Core Concepts
Papayya provides two execution paths that share the same observability and cost control features.
Two execution paths
Local (you run, Papayya tracks)
You run your agent on your own machine or infrastructure. Papayya provides checkpointing, cost tracking, and a dashboard.
Your Process
→ papayya().run("my-agent")
→ run.task("search", fn) ← checkpointed to Postgres
→ run.task("summarize", fn) ← checkpointed
→ run.complete(result)
→ Dashboard shows checkpoints, cost, timingBest for: developers with existing agents, existing infrastructure, or agents that need access to local resources.
Cloud (Papayya runs your code)
You deploy agent code.

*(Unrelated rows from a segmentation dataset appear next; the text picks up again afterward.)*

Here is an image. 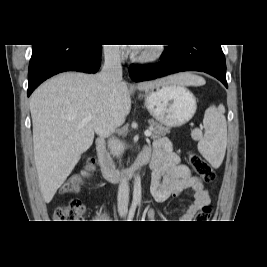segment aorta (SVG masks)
<instances>
[{
	"label": "aorta",
	"instance_id": "aorta-1",
	"mask_svg": "<svg viewBox=\"0 0 267 267\" xmlns=\"http://www.w3.org/2000/svg\"><path fill=\"white\" fill-rule=\"evenodd\" d=\"M141 178L137 175L134 179V187H133V200L140 201L141 200Z\"/></svg>",
	"mask_w": 267,
	"mask_h": 267
}]
</instances>
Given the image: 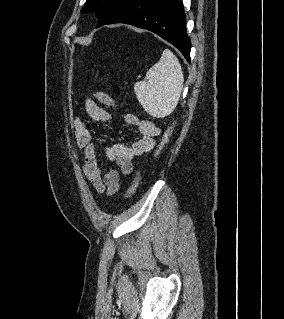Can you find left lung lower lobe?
Instances as JSON below:
<instances>
[{
	"label": "left lung lower lobe",
	"instance_id": "1",
	"mask_svg": "<svg viewBox=\"0 0 284 319\" xmlns=\"http://www.w3.org/2000/svg\"><path fill=\"white\" fill-rule=\"evenodd\" d=\"M125 23L147 29L174 45L190 63L182 0H125L104 24Z\"/></svg>",
	"mask_w": 284,
	"mask_h": 319
}]
</instances>
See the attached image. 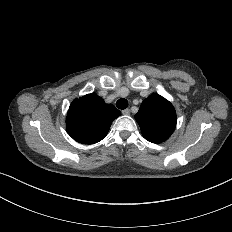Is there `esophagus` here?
Returning <instances> with one entry per match:
<instances>
[{"label":"esophagus","instance_id":"esophagus-1","mask_svg":"<svg viewBox=\"0 0 232 232\" xmlns=\"http://www.w3.org/2000/svg\"><path fill=\"white\" fill-rule=\"evenodd\" d=\"M123 115H130V110L129 109H124L122 110Z\"/></svg>","mask_w":232,"mask_h":232}]
</instances>
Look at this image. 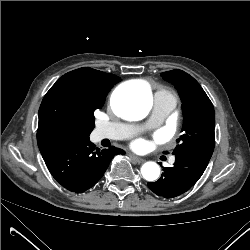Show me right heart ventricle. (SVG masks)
<instances>
[{
  "label": "right heart ventricle",
  "instance_id": "right-heart-ventricle-1",
  "mask_svg": "<svg viewBox=\"0 0 250 250\" xmlns=\"http://www.w3.org/2000/svg\"><path fill=\"white\" fill-rule=\"evenodd\" d=\"M157 93H160V94H163V95H166L175 99L174 95L167 89H159L157 90L156 94Z\"/></svg>",
  "mask_w": 250,
  "mask_h": 250
}]
</instances>
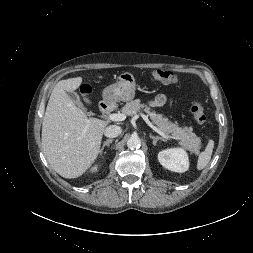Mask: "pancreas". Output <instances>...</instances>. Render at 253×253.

Papayya runs it in isolated containers with full lifecycle management.
Your Code → deploy → S3 → Docker build → Registry
↓
Trigger run → Redis queue → Worker → Container launched
↓
Papayya loads agent, intercepts LLM calls
Reports steps + usage to Control Plane
Heartbeats every 15s
↓
Steps + status → Postgres → DashboardBest for: scheduled runs, webhook-triggered agents, long-running tasks that shouldn't depend on your process staying alive.
The execution model
- An Agent is a definition: a model, instructions, tools, and constraints (max steps, budget).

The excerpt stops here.